Search code examples
apiobjecttensorflowdetectiontraining-data

Train Tensorflow with my own images successfully, but still have problems


I am using ubuntu 16.04, with GPU Geforce 1080, 8 GB GPU memory.

I have properly created TF-record files, and I trained the model successfully. However I still have two problems.

I did the following steps and I still have two problems, just tell me please what I am missing:-

I used VOCdevkit and I properly created two files which are:- pascal_train.record and pascal_val.record

Then,

1- From this link, I used the raccoon images, I placed them into the following directory models/object_detection/VOCdevkit/VOC2012/JPEGImages (after I deleted the previous images).

Then, I used the raccoon annotation, I placed them into the following directory models/object_detection/VOCdevkit/VOC2012/Annotation (after I deleted the previous ones).

2- I modified the models/object_detection/data/pascal_label_map.pbxt and I wrote one class name which is 'raccoon'

3- I used ssd_mobilenet_v1_pets.config. I modified it, the number of class is only one and I did not train from scratch, I used ssd_mobilenet_v1_coco_11_06_2017/model.ckpt

   fine_tune_checkpoint: "/home/jesse/abdu-py2/models/model/ssd_mobilenet_v1_coco_11_06_2017/model.ckpt"

  from_detection_checkpoint: true

4- From this link I arrange my data structure which is like that:-

  1. models

    1.1 model

     1.1.1 ssd_mobilenet_v1_pets.config
    
     1.1.2 train
    
     1.1.3 evaluation
    
     1.1.4 ssd_mobilenet_v1_coco_11_06_2017/model.ckpt
    

    1.2 object_detection

    1.2.1 data that contains (pascal_train.record, pascal_val.record, and pascal_label_map.pbtxt)

    1.2.2 VOCdevkit

    1.2.2.1 VOC2012
    
       1.2.2.1.1 JPEGImages (my own images)
    
          1.2.2.1.2 Annotations (raccoon annotation)
          1.2.2.1.3 ImageSets
            1.2.2.1.3.1 Main (raccoon_train.txt,raccoon_val.txt,raccoon_train_val.txt)       
    

5- Now, I will train my model

(abdu-py2) jesse@jesse-System-Product-Name:~/abdu-py2/models$ python object_detection/train.py --logtostderr --pipeline_config_path=/home/jesse/abdu-py2/models/model/ssd_mobilenet_v1_pets.config --train_dir=/home/jesse/abdu-py2/models/model/train

Every thing looks fine, I created it many files like checkpoint and events.out.tfevents.1503337171 file (and others) after many thousands of training steps.

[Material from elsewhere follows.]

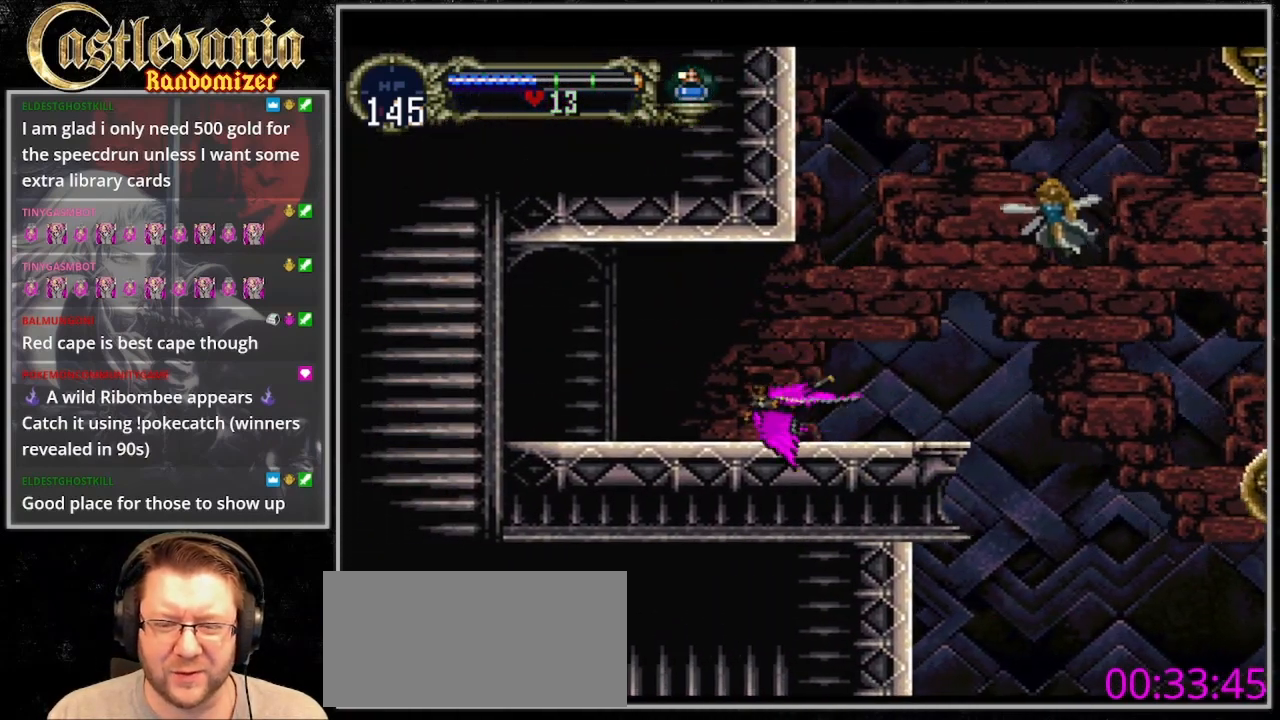
{"dt_ms": 500, "buttons": [], "events": [[67, "CROSS", "down"], [67, "DPAD_UP", "down"], [133, "DPAD_RIGHT", "down"], [167, "DPAD_UP", "up"], [200, "DPAD_DOWN", "down"], [233, "DPAD_RIGHT", "up"], [333, "CROSS", "up"], [333, "DPAD_DOWN", "up"]]}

However, my two problems are:-

1- Based on this link, I can not run evaluation eval.py (for memory reason) at the same time with train.py.

2- I tried to use events.out.tfevents.1503337171 file that I created from training steps, but it seems it has not been created correctly.

So, I don't know where I am mistaken, I think my data structure is not correct, I tried to arrange it based on my understanding.

Thanks in advance

Edit:-

Regarding Q2/

I figured it out how to convert the events files and model.ckpt files (that I created them from training process) to inference_graph_.pb . The inference_graph_.pb could be tested later with object_detection_tutorial.ipynb. For my case I tried it, but I could not detect anything since I am mistaken somewhere during train.py process.

The following steps convert the trained files to .pb files

(abdu-py2) jesse@jesse-System-Product-Name:~/abdu-py2/models$ python object_detection/export_inference_graph.py \

--input_type image_tensor  \

 --pipeline_config_path /home/jesse/abdu-py2/models/model/ssd_mobilenet_v1_pets.config \

--trained_checkpoint_prefix /home/jesse/abdu-py2/models/model/train/model.ckpt-27688 \

 --output_directory /home/jesse/abdu-py2/models/model

Solution

  • Question 1 - this is just a problem that you'll encounter because of your hardware. Once you get to a point where you'd like to a evaluate the model, just stop your training and run your eval command (it seems as though you've successfully evaluated your model, so you know the command). It will provide you a some metrics for the most recent model checkpoint. You can iterate through this process until you're comfortable with the performance of your model.

    Question 2 - These event files are used as input into Tensorboard. The events files are in binary format, thus are not human readable. Start a Tensorboard application while your model is training and/or evaluating. To do so, run something like this:

    tensorboard --logdir=train:/home/grasp001/abdu-py2/models/object_detection/train1/train,eval:/home/grasp001/abdu-py2/models/object_detection/train1/eval

    Once you have Tensorboard running, use your web browser to navigate to localhost:6006 to check out your metrics. You can use this during training as well to monitor loss and other metrics for each step of training.